DATASET CONTENT:

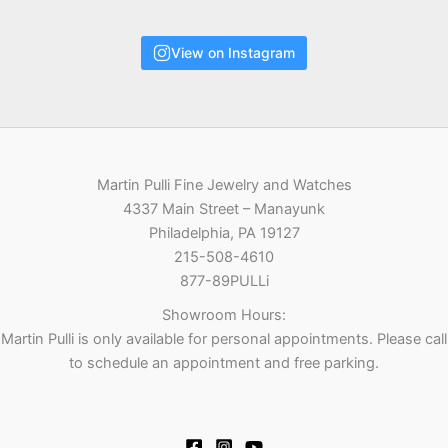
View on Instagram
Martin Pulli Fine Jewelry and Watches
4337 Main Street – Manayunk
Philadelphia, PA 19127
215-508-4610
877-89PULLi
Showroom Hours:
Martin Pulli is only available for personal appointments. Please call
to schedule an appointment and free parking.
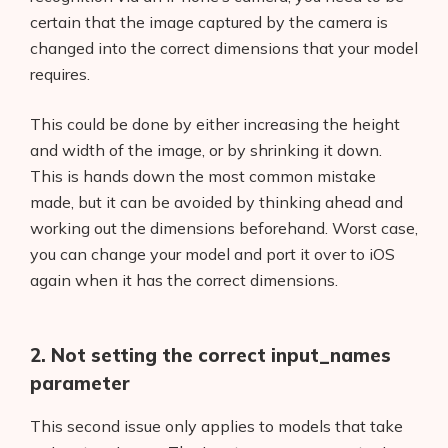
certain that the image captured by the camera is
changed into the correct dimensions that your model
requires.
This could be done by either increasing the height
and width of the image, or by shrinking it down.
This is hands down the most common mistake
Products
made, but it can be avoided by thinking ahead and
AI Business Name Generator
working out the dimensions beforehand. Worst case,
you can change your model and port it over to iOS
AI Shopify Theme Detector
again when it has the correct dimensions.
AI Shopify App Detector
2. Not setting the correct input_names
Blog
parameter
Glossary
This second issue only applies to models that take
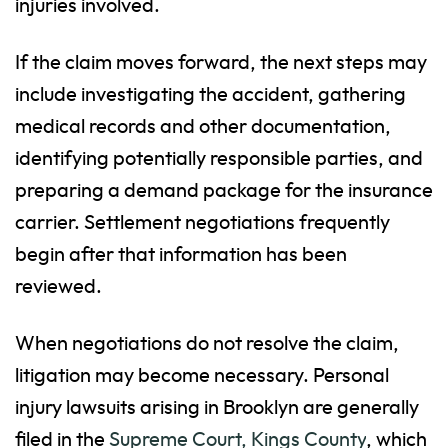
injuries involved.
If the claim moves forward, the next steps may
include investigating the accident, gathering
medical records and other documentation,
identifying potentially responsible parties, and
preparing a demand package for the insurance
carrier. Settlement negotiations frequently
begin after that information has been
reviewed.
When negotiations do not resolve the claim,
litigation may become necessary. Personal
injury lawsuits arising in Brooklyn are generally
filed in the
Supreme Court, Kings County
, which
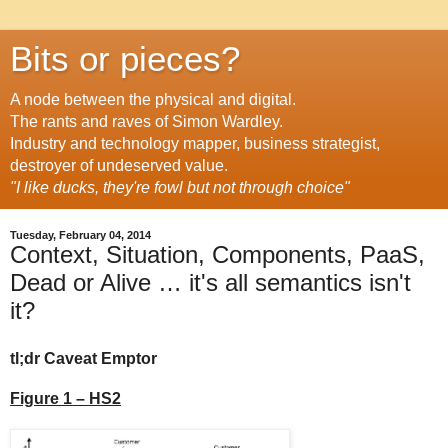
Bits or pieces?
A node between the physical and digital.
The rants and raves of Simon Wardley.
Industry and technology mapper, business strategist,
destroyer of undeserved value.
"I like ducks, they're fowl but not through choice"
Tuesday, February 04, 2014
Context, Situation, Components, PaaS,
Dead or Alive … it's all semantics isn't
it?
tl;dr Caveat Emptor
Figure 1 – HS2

--

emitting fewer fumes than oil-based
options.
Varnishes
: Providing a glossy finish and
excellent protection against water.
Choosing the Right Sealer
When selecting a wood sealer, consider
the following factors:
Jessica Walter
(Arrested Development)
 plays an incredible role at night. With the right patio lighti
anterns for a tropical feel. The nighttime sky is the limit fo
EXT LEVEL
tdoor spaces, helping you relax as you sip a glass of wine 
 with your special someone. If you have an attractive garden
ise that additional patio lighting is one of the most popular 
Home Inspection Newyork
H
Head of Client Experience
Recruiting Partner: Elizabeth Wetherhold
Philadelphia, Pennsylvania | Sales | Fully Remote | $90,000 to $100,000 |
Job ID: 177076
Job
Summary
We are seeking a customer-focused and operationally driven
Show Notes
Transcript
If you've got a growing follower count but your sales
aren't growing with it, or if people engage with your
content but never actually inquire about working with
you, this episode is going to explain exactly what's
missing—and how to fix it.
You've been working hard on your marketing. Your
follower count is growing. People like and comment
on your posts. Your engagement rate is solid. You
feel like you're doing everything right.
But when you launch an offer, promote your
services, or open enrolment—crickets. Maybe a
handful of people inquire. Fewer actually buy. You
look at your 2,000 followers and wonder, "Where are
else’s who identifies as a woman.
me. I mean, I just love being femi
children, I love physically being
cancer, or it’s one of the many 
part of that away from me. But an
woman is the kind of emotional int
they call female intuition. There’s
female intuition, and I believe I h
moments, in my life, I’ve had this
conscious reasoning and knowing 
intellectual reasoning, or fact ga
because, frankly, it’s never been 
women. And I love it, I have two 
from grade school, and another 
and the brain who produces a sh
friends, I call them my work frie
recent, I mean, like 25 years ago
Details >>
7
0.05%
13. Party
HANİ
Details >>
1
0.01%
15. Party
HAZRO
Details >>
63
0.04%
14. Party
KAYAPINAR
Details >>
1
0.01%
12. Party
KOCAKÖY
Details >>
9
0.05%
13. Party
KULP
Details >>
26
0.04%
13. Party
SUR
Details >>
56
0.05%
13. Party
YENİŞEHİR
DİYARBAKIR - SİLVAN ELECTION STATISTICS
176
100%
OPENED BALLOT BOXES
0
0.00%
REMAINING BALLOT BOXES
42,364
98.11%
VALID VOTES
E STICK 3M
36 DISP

---

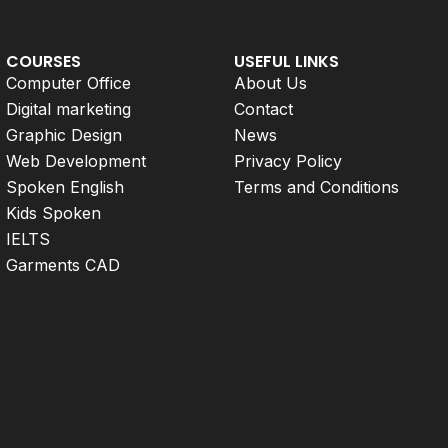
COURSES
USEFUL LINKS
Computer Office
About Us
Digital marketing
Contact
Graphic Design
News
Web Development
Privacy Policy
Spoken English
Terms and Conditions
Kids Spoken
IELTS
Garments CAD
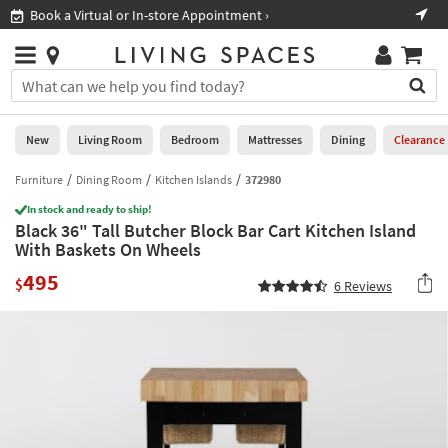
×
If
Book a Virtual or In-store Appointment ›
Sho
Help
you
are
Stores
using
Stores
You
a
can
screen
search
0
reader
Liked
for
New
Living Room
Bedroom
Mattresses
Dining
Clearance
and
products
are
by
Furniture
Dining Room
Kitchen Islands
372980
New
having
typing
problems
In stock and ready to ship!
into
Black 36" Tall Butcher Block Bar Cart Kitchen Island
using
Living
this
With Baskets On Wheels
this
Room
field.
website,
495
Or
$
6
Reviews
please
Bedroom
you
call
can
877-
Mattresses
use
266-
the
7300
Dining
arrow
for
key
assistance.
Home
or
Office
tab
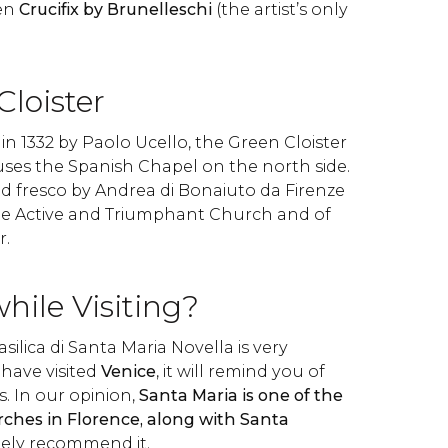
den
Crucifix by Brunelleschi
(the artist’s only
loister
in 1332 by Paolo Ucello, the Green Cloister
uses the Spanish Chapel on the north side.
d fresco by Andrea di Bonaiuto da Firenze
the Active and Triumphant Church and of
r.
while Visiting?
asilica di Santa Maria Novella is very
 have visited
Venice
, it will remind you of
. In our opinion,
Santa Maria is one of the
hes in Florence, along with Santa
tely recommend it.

DIRECTIONS: Reproduce the lines above, starting at the line that contains "emitting fewer fumes than oil-based" and ending at the line that contains "with your special".

TASK SOLUTION:
emitting fewer fumes than oil-based
options.
Varnishes
: Providing a glossy finish and
excellent protection against water.
Choosing the Right Sealer
When selecting a wood sealer, consider
the following factors:
Jessica Walter
(Arrested Development)
 plays an incredible role at night. With the right patio lighti
anterns for a tropical feel. The nighttime sky is the limit fo
EXT LEVEL
tdoor spaces, helping you relax as you sip a glass of wine 
 with your special someone. If you have an attractive garden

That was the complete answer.